### Problem to work on:
Reproduce the lines in the items below without any change, from the line with "### **4096m** - msec:23449, sec:23" through the line with "### _Установка heap больше 256mb", including both of those lines.

◆ ◆ ◆ ◆ ◆

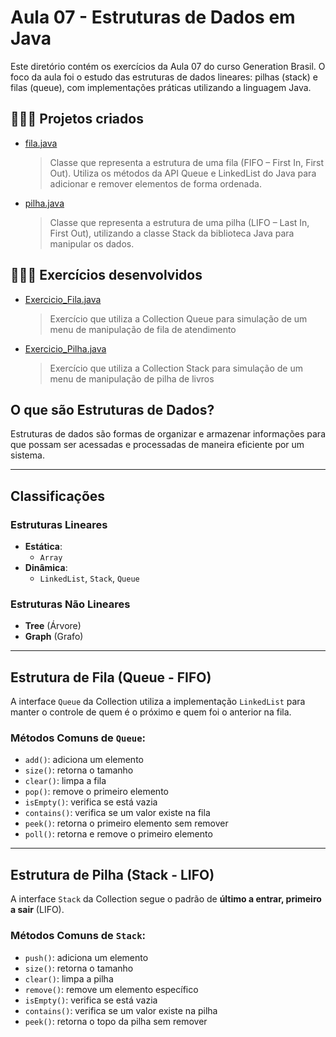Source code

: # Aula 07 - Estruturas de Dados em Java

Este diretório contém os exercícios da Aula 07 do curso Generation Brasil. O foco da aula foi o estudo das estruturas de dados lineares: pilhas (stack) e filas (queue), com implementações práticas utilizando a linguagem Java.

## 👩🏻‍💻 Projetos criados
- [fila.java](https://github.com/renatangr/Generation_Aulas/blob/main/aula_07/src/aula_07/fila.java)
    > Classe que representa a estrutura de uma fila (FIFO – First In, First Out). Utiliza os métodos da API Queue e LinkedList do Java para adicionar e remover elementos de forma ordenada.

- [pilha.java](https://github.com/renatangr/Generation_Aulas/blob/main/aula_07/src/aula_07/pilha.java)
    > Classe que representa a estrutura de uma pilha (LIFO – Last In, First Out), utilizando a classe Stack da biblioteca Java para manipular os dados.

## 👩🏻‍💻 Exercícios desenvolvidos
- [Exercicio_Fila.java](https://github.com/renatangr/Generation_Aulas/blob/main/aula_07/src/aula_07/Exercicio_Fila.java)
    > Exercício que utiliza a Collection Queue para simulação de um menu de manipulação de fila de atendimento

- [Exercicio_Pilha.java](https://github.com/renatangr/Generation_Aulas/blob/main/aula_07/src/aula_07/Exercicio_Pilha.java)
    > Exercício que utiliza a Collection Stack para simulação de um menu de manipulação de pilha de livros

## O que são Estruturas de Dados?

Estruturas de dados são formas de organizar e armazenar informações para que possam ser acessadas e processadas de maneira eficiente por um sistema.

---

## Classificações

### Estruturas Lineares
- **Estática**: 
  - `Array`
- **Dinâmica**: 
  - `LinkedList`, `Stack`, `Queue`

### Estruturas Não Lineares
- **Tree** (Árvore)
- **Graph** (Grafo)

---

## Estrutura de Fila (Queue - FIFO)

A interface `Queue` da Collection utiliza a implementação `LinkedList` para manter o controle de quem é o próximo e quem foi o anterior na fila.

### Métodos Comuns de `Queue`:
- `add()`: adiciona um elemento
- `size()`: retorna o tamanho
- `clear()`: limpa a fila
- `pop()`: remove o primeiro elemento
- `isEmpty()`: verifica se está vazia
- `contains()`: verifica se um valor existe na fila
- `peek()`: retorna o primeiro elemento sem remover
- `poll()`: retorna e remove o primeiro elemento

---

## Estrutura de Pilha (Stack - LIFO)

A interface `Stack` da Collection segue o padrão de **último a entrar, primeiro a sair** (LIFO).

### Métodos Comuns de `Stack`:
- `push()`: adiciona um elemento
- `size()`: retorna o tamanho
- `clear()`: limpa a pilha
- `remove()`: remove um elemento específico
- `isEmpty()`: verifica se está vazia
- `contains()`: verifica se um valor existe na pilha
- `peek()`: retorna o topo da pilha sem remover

◆ ◆ ◆ ◆ ◆

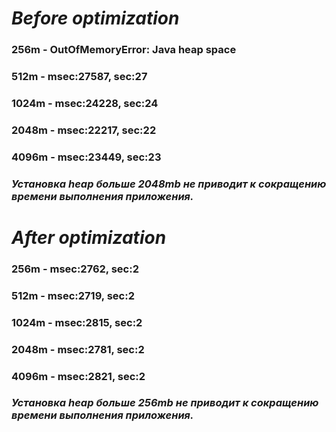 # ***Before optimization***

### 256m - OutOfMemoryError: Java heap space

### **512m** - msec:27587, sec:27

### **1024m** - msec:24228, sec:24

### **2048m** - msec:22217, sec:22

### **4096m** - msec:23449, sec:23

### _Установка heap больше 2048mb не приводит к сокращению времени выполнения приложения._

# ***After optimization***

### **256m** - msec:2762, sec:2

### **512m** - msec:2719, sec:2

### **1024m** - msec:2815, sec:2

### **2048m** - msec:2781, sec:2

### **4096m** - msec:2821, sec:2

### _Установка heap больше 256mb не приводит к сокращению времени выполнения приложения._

◆ ◆ ◆ ◆ ◆

### Exercise response:
### **4096m** - msec:23449, sec:23

### _Установка heap больше 2048mb не приводит к сокращению времени выполнения приложения._

# ***After optimization***

### **256m** - msec:2762, sec:2

### **512m** - msec:2719, sec:2

### **1024m** - msec:2815, sec:2

### **2048m** - msec:2781, sec:2

### **4096m** - msec:2821, sec:2

### _Установка heap больше 256mb не приводит к сокращению времени выполнения приложения._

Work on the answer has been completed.